**任务要求:** 逐字抄录下方页面摘录中自“结直肠癌早期肝转移的诊断具有”至“影像早期发现肝转移的新方法。”的部分，起止两处文字均包含在内。

**页面摘录:**
结直肠癌早期肝转移的诊断具有重要临床意义，但缺乏准确的检查手段是目前面临的严峻挑战，而肝转移的早期发现与其分子机制密切相关。前期研究证实，多种单一模态成像难以发现肝早期转移，而多模态分子影像可以发现转移相关生物学特性变化(增殖、血管生成、乏氧等），为肝转移分子机制研究带来新的契机。本课题将在体外结直肠癌细胞和体内肝转移结节进行实验，利用核素和Micro-CT的多模态分子成像技术对肝转移生物学特性指标(VEGF、nm23-H1、HIF-1α等）和转移潜能（运动、侵袭等）进行定量检测，获得肿瘤代谢（18F-FDG）、增殖（18F-FLT）和乏氧（18F-FMISO）的成像特征。基于多模态分子影像、生物学特性指标构建多元线性回归模型，获得反映肝转移生物学特性变化的分子影像特征，通过该特征与参考值间的欧氏距离来判定肝转移潜能，开发判定转移潜能的预测软件，建立多模态分子影像早期发现肝转移的新方法。

**研习材料:**
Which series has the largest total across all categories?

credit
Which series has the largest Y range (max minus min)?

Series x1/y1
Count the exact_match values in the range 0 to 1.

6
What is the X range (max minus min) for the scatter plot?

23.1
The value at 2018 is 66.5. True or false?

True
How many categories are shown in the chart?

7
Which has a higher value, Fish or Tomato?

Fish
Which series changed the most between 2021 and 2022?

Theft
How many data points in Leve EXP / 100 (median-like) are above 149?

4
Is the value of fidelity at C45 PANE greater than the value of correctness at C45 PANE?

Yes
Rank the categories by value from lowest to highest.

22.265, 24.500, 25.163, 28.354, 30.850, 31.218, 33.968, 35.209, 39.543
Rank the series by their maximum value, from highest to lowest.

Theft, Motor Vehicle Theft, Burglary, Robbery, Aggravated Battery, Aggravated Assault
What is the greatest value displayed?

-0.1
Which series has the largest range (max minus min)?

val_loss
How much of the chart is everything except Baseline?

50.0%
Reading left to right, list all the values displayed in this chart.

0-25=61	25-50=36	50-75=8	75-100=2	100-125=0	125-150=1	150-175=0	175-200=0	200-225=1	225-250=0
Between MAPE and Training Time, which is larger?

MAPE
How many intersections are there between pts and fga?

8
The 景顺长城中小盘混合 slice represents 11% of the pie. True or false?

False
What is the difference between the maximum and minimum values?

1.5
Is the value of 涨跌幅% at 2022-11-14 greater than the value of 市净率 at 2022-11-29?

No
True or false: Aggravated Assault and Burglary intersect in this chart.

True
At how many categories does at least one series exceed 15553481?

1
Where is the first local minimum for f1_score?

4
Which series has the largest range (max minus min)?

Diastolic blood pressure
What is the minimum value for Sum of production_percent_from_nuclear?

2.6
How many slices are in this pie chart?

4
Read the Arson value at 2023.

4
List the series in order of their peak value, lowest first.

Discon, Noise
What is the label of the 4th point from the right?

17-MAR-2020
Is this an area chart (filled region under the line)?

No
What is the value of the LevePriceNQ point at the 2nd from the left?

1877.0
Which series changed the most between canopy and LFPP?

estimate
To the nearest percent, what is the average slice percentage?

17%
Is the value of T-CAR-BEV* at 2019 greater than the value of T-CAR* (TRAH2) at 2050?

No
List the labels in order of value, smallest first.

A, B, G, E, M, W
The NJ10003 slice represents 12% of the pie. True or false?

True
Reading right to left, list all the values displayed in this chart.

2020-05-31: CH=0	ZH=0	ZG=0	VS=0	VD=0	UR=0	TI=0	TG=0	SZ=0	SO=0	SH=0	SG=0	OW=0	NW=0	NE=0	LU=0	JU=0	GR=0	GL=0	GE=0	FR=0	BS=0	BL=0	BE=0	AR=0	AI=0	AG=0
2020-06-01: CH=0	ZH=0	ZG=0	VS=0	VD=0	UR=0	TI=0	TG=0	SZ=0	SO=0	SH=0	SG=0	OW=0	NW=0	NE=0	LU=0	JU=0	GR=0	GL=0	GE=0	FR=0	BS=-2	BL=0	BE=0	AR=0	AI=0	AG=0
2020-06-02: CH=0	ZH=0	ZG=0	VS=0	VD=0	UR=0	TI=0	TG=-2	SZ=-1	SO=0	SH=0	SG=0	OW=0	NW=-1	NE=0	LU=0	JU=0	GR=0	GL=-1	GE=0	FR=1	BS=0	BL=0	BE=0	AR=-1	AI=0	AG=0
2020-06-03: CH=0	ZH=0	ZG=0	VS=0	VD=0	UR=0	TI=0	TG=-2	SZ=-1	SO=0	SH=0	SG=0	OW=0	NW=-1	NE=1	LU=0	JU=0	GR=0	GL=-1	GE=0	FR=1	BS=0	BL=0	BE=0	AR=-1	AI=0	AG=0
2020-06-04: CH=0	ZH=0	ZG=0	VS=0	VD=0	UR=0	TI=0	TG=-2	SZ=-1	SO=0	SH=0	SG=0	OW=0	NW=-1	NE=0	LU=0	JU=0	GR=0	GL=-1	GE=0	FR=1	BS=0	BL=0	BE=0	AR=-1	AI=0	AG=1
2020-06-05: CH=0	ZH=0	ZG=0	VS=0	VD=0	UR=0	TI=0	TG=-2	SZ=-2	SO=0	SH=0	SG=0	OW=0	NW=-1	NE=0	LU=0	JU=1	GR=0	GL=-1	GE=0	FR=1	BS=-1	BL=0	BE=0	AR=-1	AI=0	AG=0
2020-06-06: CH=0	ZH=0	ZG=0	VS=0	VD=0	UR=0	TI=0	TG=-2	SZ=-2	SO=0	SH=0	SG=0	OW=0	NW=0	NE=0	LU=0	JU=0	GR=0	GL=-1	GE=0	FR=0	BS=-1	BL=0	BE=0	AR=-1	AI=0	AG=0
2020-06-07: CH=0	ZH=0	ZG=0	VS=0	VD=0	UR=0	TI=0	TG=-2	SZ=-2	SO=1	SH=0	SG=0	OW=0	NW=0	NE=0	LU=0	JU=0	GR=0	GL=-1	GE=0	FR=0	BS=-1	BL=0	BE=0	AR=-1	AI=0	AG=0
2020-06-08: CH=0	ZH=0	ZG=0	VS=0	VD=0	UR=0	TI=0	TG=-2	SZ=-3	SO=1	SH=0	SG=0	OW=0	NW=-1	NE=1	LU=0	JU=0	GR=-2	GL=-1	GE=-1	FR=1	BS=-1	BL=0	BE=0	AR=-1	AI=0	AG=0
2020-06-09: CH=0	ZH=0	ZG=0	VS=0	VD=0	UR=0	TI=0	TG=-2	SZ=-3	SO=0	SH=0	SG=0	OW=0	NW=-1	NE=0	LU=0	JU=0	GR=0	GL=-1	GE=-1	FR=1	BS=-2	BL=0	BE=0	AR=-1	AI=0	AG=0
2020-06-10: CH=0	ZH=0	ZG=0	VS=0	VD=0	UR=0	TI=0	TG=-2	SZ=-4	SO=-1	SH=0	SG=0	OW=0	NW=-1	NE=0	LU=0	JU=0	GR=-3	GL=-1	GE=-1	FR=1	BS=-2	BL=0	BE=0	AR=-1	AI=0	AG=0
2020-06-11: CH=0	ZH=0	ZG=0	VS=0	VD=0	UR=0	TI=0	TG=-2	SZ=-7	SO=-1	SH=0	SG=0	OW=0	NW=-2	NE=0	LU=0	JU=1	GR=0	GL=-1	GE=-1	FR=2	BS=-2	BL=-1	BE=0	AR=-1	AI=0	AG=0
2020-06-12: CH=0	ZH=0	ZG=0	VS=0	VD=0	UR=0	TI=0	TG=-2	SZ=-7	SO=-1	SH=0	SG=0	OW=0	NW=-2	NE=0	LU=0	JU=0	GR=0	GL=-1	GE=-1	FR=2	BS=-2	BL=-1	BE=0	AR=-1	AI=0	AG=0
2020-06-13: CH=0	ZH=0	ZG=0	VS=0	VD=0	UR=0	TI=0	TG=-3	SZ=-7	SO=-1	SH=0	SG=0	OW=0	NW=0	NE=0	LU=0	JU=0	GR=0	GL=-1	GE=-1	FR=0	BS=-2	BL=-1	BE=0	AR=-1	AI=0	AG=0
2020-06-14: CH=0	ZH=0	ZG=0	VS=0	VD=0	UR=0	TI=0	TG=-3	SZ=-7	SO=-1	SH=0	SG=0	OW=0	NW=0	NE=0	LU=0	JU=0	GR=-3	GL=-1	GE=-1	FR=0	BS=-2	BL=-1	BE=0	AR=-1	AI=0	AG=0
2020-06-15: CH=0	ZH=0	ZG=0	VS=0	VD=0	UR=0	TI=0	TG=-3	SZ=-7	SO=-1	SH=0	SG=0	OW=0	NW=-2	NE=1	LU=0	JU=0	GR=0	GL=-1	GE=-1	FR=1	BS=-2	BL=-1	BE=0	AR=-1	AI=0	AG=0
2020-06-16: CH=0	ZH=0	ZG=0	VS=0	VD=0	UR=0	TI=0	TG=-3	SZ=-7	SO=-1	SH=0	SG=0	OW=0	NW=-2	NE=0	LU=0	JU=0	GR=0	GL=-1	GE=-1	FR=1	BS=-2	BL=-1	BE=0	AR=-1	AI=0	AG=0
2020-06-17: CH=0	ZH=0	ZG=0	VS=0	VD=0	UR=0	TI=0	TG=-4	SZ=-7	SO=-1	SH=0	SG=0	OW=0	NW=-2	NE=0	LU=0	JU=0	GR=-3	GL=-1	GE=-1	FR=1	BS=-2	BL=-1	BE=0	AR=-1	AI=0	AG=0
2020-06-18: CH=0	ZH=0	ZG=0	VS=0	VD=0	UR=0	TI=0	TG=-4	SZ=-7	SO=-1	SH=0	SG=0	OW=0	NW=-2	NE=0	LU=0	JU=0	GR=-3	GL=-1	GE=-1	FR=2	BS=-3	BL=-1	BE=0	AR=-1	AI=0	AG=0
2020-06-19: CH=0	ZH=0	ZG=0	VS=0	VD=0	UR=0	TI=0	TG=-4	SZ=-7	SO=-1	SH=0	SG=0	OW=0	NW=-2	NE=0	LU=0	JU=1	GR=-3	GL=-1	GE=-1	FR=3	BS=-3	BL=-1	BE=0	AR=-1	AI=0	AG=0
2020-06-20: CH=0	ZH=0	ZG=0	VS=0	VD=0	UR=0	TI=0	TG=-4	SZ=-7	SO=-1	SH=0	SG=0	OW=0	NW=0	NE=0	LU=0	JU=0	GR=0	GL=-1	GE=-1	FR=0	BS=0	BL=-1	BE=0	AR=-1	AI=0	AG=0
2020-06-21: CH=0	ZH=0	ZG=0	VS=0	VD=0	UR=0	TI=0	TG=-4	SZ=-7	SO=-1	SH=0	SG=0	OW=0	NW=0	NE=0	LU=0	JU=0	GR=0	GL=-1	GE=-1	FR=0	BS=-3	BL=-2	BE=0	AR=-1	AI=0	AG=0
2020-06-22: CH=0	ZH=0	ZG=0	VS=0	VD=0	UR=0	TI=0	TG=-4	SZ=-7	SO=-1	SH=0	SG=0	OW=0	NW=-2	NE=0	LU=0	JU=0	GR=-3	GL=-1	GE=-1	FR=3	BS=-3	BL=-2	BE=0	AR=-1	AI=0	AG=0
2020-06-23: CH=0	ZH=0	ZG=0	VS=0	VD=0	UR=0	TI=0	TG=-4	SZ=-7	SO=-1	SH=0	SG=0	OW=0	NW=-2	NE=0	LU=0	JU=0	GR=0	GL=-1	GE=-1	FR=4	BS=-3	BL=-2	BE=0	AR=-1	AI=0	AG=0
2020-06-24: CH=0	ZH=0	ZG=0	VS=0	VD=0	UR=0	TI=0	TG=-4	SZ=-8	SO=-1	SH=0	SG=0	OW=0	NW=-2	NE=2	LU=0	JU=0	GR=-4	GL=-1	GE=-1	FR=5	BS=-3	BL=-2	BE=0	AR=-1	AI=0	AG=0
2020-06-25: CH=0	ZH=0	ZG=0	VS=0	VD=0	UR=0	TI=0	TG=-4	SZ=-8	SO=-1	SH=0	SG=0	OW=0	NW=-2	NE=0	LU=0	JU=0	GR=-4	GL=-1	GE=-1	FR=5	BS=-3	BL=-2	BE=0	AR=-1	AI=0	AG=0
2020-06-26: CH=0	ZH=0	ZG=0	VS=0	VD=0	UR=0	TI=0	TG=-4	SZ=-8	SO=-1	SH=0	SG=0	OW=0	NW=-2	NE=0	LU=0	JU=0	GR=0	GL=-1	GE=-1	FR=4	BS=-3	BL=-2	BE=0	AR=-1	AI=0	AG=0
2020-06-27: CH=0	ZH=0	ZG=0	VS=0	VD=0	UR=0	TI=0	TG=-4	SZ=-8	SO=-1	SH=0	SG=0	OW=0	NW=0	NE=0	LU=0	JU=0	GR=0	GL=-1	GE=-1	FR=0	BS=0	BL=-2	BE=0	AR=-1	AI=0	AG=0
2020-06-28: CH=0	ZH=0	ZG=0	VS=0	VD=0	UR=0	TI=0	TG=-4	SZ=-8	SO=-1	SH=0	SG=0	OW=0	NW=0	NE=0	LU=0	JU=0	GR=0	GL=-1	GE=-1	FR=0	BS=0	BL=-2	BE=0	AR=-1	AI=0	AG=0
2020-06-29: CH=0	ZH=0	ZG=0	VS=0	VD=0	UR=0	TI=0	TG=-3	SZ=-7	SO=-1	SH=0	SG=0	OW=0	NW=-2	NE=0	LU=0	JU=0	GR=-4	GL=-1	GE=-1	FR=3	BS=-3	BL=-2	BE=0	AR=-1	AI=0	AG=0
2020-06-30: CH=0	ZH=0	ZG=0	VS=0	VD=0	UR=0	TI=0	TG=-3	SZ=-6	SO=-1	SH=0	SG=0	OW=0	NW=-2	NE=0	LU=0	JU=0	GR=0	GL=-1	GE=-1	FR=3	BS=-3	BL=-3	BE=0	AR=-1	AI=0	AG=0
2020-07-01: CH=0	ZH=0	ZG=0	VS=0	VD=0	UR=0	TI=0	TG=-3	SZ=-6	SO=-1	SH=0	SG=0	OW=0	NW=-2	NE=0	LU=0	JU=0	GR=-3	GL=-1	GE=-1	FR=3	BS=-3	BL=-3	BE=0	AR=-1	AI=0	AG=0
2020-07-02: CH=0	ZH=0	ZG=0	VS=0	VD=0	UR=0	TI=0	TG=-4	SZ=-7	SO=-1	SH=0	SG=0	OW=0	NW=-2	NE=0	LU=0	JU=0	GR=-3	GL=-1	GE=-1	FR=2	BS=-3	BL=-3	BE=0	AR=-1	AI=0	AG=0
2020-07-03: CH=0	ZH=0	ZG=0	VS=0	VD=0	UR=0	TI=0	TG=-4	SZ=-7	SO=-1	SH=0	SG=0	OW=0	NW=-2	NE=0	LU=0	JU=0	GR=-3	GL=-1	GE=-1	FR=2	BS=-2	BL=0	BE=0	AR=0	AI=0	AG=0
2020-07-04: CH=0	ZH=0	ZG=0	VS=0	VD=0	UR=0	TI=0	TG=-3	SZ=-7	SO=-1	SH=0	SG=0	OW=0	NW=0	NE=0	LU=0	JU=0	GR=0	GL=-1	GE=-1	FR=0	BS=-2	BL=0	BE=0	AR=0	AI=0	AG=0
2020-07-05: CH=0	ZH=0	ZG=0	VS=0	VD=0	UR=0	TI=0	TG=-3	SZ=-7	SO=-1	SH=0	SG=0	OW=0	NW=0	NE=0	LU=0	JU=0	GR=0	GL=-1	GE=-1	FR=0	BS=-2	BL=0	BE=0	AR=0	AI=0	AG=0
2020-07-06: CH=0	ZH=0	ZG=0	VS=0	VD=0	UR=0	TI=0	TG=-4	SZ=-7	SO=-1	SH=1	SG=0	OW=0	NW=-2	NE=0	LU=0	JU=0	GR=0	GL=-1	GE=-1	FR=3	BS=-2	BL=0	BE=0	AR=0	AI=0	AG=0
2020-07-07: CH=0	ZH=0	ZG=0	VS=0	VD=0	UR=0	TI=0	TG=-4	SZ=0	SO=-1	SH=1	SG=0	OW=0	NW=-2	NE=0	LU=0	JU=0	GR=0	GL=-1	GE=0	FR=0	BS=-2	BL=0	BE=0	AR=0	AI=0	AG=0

**本题答案:**
结直肠癌早期肝转移的诊断具有重要临床意义，但缺乏准确的检查手段是目前面临的严峻挑战，而肝转移的早期发现与其分子机制密切相关。前期研究证实，多种单一模态成像难以发现肝早期转移，而多模态分子影像可以发现转移相关生物学特性变化(增殖、血管生成、乏氧等），为肝转移分子机制研究带来新的契机。本课题将在体外结直肠癌细胞和体内肝转移结节进行实验，利用核素和Micro-CT的多模态分子成像技术对肝转移生物学特性指标(VEGF、nm23-H1、HIF-1α等）和转移潜能（运动、侵袭等）进行定量检测，获得肿瘤代谢（18F-FDG）、增殖（18F-FLT）和乏氧（18F-FMISO）的成像特征。基于多模态分子影像、生物学特性指标构建多元线性回归模型，获得反映肝转移生物学特性变化的分子影像特征，通过该特征与参考值间的欧氏距离来判定肝转移潜能，开发判定转移潜能的预测软件，建立多模态分子影像早期发现肝转移的新方法。